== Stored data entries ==
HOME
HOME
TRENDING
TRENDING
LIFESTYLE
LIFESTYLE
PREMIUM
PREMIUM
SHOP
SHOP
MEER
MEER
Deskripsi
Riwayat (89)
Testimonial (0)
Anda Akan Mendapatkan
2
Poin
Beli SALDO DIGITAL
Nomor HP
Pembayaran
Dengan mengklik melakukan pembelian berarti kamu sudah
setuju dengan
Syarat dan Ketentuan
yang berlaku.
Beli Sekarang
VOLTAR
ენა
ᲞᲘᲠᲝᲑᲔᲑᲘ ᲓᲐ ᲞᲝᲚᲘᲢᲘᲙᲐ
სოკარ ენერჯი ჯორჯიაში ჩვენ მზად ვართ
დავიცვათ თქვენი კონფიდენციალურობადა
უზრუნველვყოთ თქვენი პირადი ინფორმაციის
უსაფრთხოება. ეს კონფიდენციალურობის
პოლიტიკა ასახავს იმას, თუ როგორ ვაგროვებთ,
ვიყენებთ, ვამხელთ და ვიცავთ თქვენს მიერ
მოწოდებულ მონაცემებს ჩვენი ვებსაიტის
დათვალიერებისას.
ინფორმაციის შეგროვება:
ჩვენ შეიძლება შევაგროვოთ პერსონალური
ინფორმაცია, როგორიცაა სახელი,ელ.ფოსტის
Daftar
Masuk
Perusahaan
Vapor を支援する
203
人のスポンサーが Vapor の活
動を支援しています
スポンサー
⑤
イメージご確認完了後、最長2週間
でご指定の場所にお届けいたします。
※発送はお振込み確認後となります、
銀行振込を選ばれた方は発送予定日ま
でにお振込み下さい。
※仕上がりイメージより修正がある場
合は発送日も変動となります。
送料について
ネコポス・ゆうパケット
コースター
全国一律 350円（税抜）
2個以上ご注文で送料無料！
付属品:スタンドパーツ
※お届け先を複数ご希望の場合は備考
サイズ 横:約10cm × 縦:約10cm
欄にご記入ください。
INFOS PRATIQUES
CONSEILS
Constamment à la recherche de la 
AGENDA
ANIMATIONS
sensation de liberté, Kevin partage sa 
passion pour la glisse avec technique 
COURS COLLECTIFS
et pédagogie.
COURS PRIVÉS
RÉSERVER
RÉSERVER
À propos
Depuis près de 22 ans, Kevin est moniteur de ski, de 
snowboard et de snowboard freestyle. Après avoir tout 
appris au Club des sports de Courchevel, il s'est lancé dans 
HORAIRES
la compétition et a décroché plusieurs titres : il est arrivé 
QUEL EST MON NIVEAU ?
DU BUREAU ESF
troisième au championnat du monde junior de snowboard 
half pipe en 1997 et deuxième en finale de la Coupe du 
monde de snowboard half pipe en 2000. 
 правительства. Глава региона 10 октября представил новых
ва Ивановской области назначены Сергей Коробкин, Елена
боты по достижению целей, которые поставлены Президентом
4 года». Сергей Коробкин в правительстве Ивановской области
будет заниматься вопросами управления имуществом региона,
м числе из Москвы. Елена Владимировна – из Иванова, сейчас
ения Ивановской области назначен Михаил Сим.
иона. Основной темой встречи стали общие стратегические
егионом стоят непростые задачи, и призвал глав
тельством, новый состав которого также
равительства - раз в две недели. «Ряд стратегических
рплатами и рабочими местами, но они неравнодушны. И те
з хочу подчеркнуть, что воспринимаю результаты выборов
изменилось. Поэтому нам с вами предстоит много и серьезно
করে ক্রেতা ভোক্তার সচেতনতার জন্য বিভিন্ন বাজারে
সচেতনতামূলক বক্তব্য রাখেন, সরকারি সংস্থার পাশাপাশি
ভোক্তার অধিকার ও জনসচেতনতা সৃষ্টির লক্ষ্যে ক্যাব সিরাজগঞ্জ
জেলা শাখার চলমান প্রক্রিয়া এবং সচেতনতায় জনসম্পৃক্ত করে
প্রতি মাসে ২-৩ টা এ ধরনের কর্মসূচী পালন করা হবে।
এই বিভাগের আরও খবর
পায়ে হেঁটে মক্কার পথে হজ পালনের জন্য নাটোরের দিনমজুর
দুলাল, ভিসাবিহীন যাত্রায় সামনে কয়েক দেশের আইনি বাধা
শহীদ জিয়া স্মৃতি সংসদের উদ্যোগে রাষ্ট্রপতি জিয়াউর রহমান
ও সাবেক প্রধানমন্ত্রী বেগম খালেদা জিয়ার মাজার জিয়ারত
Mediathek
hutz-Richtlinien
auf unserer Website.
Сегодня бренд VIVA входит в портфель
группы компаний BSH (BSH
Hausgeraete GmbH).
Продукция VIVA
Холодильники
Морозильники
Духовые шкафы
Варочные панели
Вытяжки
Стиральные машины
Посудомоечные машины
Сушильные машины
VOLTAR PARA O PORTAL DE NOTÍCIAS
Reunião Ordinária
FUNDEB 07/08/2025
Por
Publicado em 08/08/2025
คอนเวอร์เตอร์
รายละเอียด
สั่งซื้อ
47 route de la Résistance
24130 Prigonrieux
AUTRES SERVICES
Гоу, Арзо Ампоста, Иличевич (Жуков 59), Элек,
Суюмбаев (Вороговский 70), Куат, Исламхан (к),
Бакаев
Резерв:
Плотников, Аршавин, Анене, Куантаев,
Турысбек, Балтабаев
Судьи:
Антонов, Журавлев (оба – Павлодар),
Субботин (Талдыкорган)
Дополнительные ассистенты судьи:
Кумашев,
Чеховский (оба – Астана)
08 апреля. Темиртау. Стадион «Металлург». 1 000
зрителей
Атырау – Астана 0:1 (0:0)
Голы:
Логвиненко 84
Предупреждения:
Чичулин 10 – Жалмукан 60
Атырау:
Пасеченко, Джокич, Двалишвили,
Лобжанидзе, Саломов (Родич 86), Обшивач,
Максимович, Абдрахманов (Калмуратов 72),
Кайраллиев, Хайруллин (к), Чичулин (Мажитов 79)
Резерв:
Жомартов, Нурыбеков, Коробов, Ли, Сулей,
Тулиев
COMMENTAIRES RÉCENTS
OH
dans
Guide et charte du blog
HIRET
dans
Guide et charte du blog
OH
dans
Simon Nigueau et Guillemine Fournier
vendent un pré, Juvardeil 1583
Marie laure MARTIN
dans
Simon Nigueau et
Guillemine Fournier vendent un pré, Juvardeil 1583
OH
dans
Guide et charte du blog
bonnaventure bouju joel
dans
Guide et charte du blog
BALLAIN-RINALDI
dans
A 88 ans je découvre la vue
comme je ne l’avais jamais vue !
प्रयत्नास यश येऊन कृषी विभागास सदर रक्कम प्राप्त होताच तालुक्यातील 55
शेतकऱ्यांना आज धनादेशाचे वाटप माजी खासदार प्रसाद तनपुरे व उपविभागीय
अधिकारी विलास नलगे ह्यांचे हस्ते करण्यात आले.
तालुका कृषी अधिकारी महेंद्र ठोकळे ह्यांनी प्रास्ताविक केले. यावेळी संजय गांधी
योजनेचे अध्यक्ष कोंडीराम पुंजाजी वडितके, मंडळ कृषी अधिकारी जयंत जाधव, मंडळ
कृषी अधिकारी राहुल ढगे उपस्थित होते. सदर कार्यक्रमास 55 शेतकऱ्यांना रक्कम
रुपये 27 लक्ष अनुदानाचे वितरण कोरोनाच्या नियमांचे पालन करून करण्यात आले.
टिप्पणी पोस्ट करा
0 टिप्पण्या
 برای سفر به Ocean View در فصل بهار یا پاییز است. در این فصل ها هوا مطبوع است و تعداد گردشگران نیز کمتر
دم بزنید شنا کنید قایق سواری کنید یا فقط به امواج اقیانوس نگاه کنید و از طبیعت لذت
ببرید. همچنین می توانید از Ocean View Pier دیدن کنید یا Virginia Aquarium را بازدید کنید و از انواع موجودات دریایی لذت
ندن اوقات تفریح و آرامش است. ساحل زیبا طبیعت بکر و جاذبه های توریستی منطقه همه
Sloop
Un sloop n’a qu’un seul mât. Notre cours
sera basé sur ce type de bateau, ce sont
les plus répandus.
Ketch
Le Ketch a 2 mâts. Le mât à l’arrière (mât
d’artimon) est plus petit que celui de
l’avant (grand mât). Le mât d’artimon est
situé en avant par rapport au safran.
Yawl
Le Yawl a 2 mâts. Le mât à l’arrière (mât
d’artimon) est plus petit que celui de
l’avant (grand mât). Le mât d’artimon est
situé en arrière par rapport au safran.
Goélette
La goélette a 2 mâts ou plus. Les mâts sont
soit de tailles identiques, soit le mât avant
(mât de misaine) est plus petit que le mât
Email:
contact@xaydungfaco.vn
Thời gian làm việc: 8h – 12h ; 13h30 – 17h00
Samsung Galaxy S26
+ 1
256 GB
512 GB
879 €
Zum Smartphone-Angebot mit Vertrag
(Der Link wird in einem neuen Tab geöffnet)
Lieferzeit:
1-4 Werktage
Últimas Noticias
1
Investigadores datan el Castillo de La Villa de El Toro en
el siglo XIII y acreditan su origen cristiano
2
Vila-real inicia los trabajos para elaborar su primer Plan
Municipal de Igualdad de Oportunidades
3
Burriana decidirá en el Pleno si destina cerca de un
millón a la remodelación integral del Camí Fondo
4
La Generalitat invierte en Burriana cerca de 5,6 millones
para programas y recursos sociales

== WRITTEN TASK ==
Would you print exactly, and only, the lines of the data above from the line with "ネコポス・ゆうパケット" through the line with "Depuis près de", inclusive?

== SOLUTION ==
ネコポス・ゆうパケット
コースター
全国一律 350円（税抜）
2個以上ご注文で送料無料！
付属品:スタンドパーツ
※お届け先を複数ご希望の場合は備考
サイズ 横:約10cm × 縦:約10cm
欄にご記入ください。
INFOS PRATIQUES
CONSEILS
Constamment à la recherche de la 
AGENDA
ANIMATIONS
sensation de liberté, Kevin partage sa 
passion pour la glisse avec technique 
COURS COLLECTIFS
et pédagogie.
COURS PRIVÉS
RÉSERVER
RÉSERVER
À propos
Depuis près de 22 ans, Kevin est moniteur de ski, de 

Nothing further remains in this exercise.